**What the task asks:** Reprint all of the data below exactly as shown and skip every image.

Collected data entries

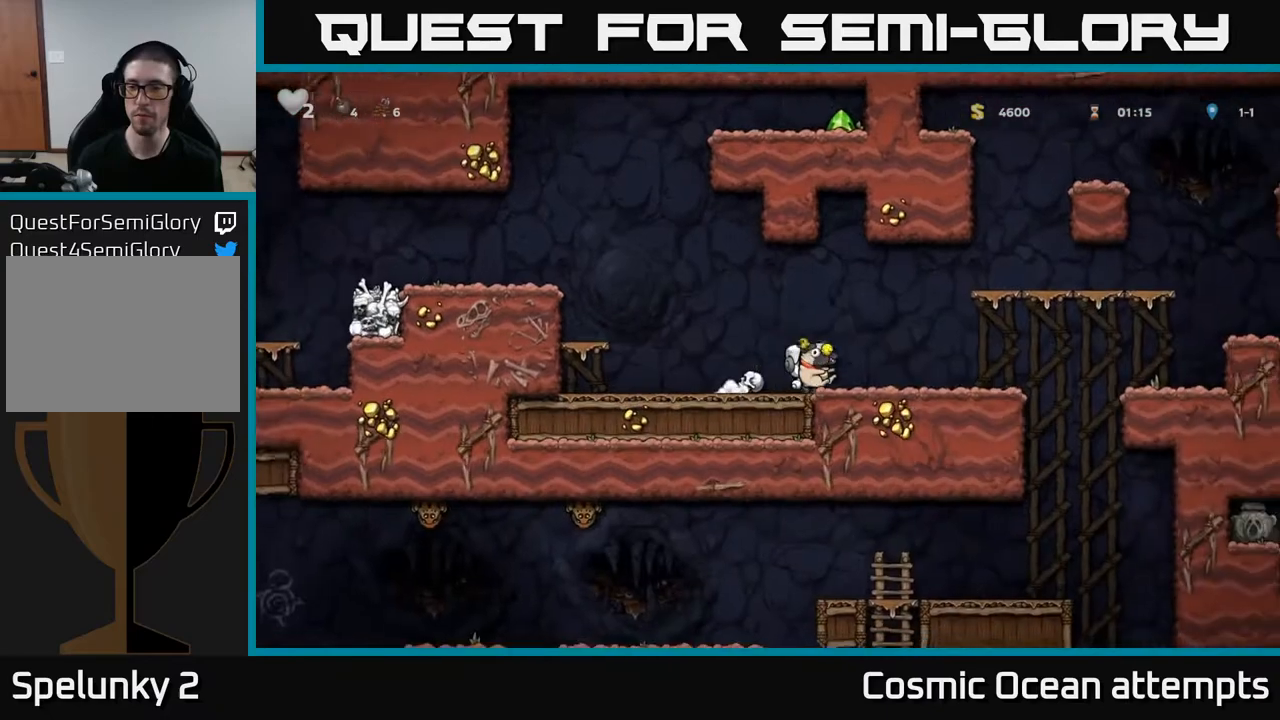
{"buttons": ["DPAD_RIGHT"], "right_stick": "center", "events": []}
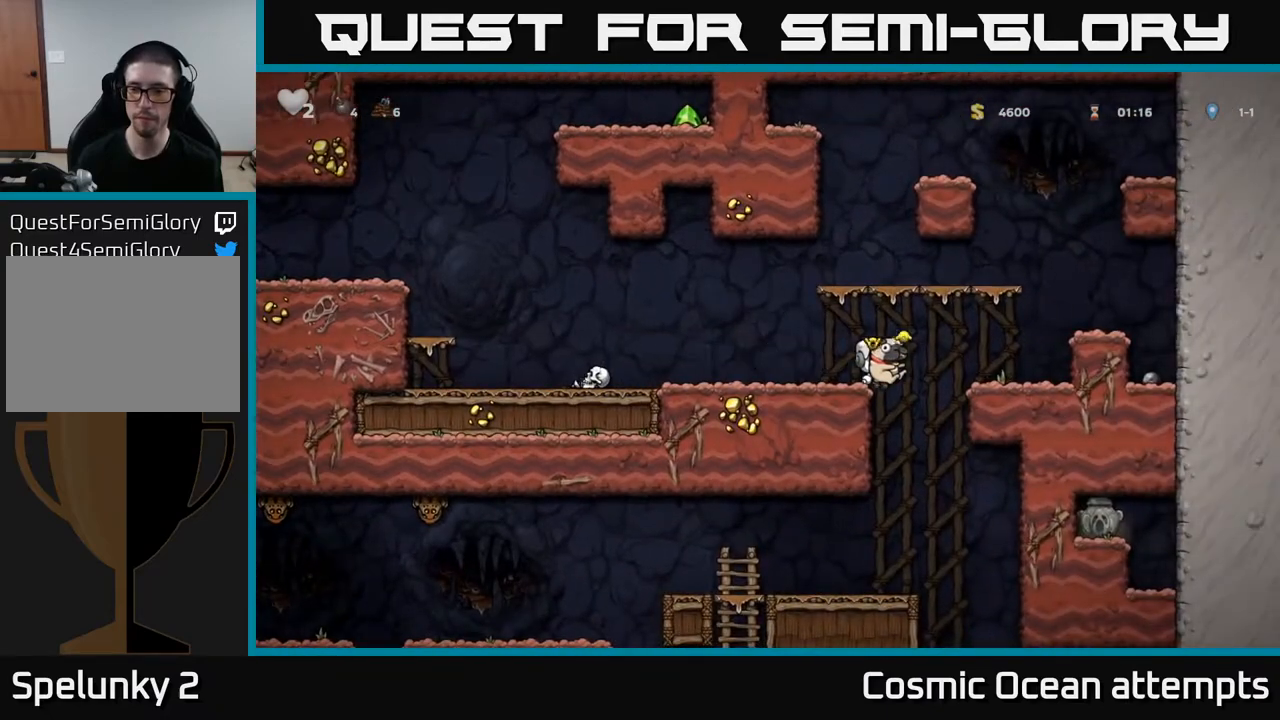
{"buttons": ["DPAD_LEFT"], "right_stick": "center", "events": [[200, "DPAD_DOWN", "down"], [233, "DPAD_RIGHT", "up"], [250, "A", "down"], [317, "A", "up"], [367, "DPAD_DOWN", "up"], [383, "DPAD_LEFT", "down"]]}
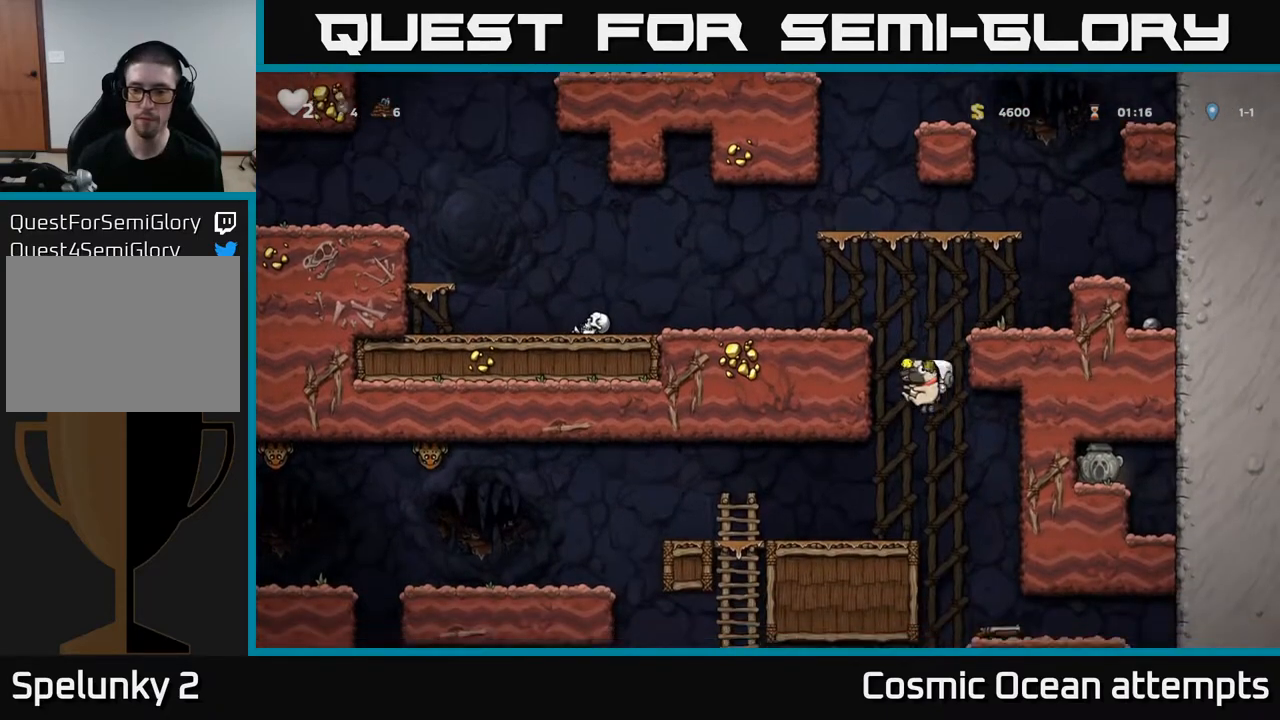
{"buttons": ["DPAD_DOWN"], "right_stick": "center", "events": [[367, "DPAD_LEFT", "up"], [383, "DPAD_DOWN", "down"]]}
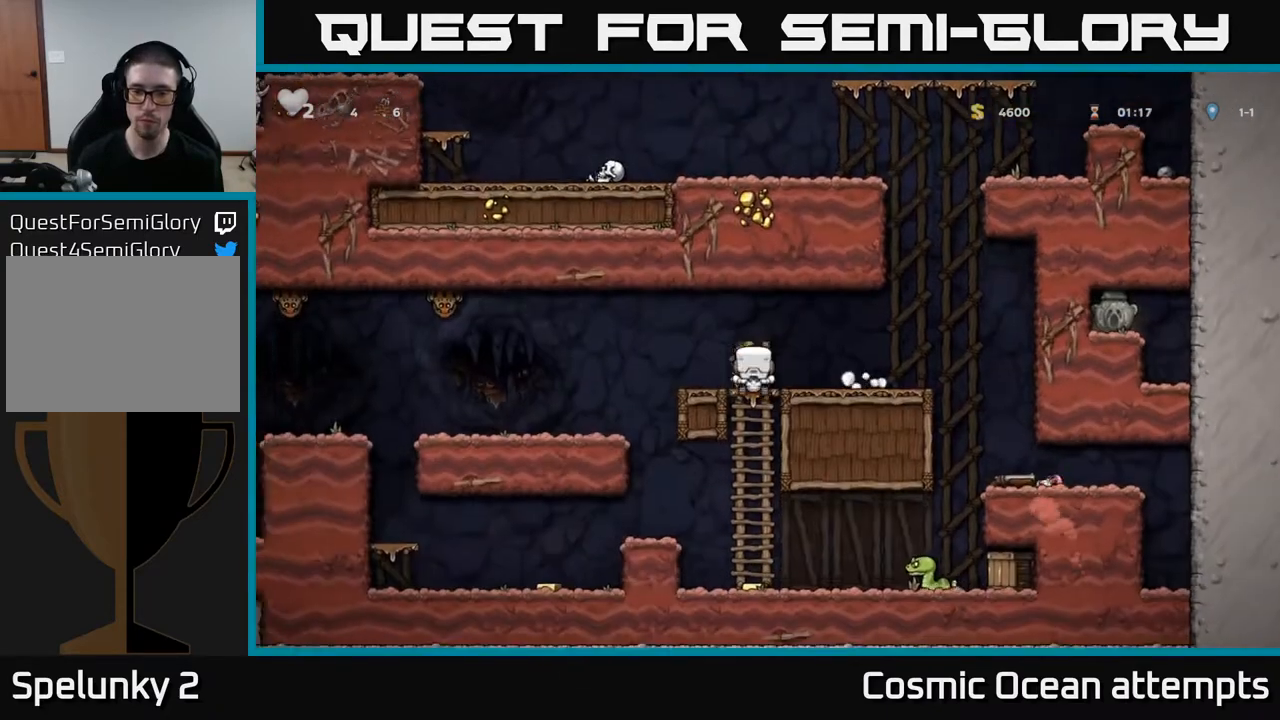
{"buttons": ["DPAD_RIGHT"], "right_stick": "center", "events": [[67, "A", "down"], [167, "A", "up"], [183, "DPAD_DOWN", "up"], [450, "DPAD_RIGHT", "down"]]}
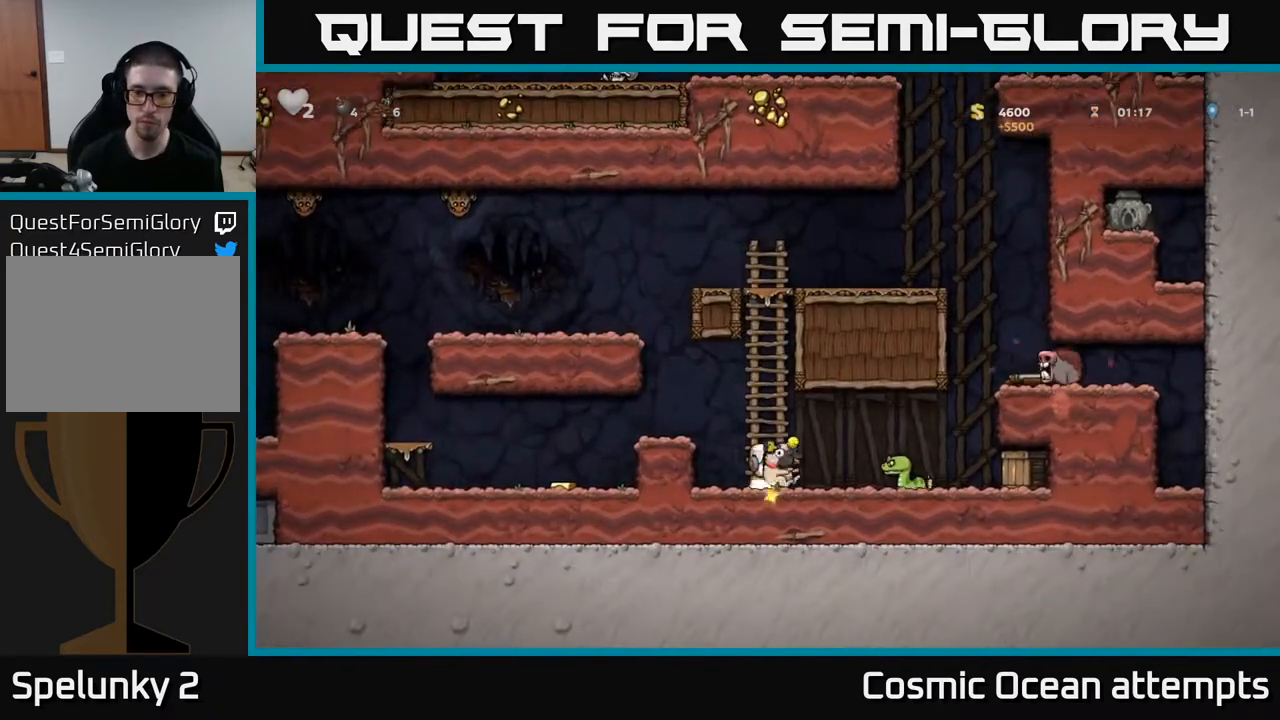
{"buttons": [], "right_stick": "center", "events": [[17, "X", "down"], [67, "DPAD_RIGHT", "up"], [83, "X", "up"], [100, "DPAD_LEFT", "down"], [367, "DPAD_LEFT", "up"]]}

**Solution for this problem:**
{"buttons": ["DPAD_RIGHT"], "right_stick": "center", "events": []}
{"buttons": ["DPAD_LEFT"], "right_stick": "center", "events": [[200, "DPAD_DOWN", "down"], [233, "DPAD_RIGHT", "up"], [250, "A", "down"], [317, "A", "up"], [367, "DPAD_DOWN", "up"], [383, "DPAD_LEFT", "down"]]}
{"buttons": ["DPAD_DOWN"], "right_stick": "center", "events": [[367, "DPAD_LEFT", "up"], [383, "DPAD_DOWN", "down"]]}
{"buttons": ["DPAD_RIGHT"], "right_stick": "center", "events": [[67, "A", "down"], [167, "A", "up"], [183, "DPAD_DOWN", "up"], [450, "DPAD_RIGHT", "down"]]}
{"buttons": [], "right_stick": "center", "events": [[17, "X", "down"], [67, "DPAD_RIGHT", "up"], [83, "X", "up"], [100, "DPAD_LEFT", "down"], [367, "DPAD_LEFT", "up"]]}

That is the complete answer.